The killing fields of Indonesia



"What is war crime?" asks one of the subjects in Joshua Oppenheimer's new documentary Act of Killing. The subject had been a mastermind of a little-known Indonesian genocide--a brutal massacre of suspected Communists, ethnic Chinese and critics of the military junta that overthrew the government of President Sukarno in 1965.

The definition of war crimes is in the hands of winners, says the subject. Then, with a toothy grin, he adds, in this case he is the winner, so he gets to decide the definition.

Neither Anwar nor Herman, confess themselves to be remorseful war criminals; nor has history treated them as such, because both continue to live normal, even privileged lives in Indonesia, and in some quarters are even deemed heros.

Act of Killing isn't an usual documentary on historical atrocities and doesn't focus on the victims, survivors or the resistors. It focuses on the minds of the perpetrators who are monsters but nonetheless humans at the same time.

The director asks Anwar and Herman to recreate the brutal campaign they launched 50 years ago and killed 2.5 million people. The men, who look and talk and comport themselves like ordinary family men, happily collaborate on a series of elaborate re-enactments, using makeup, costumes and special effects to evoke the terror and (for Anwar and Herman, the glory) of the past. They become the stars and auteurs of a grandiose spectacle.

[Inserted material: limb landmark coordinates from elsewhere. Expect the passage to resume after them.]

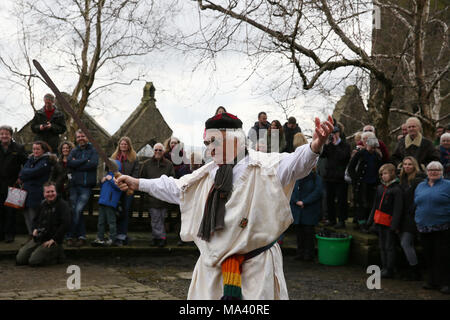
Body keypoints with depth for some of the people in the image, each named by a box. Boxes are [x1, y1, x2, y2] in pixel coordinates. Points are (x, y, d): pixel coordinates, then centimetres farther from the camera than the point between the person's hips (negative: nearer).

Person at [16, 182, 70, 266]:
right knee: (19, 259, -2)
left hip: (52, 240, -7)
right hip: (38, 238, 7)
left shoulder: (63, 205, -9)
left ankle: (57, 254, 4)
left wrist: (54, 240, -19)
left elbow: (65, 224, -19)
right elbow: (35, 220, 28)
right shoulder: (42, 205, 13)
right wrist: (35, 229, 5)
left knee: (33, 261, -20)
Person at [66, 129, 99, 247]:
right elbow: (69, 163, -6)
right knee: (74, 211, 1)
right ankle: (81, 236, 9)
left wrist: (77, 163, -6)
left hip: (87, 187, -3)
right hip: (74, 185, 3)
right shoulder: (74, 151, 13)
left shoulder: (93, 150, 6)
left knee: (78, 210, -13)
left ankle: (71, 236, -3)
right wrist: (85, 161, -10)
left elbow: (94, 164, -12)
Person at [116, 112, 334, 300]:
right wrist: (137, 184, 23)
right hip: (213, 265, 6)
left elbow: (293, 164, -24)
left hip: (256, 265, -5)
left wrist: (314, 146, -45)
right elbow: (175, 188, 23)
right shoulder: (207, 173, 13)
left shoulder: (263, 166, -7)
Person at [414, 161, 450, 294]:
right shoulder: (420, 186, 14)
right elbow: (416, 204, 20)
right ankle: (432, 281, 21)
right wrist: (417, 221, 16)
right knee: (429, 256, 10)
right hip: (424, 228, 5)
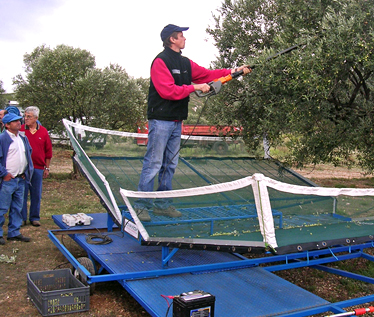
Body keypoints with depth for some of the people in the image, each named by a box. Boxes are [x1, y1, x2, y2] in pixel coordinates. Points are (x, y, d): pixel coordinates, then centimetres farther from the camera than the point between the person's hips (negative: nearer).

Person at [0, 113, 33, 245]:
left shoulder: (23, 138, 12)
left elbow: (29, 153, 26)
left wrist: (27, 171, 17)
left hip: (21, 179, 7)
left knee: (17, 208, 13)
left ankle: (14, 232, 24)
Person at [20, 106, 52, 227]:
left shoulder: (43, 131, 4)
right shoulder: (20, 130, -1)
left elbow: (48, 151, 9)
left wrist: (46, 168, 8)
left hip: (38, 168, 2)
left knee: (36, 195, 9)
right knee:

A startling thing about Act of Killing, writes film critic A.O. Scott, is that the killers,
Seem to have no interest in denying, excusing or minimizing their crimes. On the contrary, they are candid, even boastful about what they have done, and eager to share their recollections of torture and murder. “Never forget” is traditionally the slogan of victims fending off revisionism, indifference and the passage of time, but in this case the killers themselves seem most interested in keeping the memory alive.
Scott says that the deadpan way in which the documentary shows the killers does not dissipate the horror of it all:
Some queasiness may linger at the thought of a Western filmmaker indulging the creative whims of mass murderers, exploiting both their guilelessness and the suffering of Indonesians who remain voiceless and invisible here. But this discomfort is an important indicator of just how complicated, how perverse, the cinematic pursuit of truth can be. This is not a movie that lets go of you easily.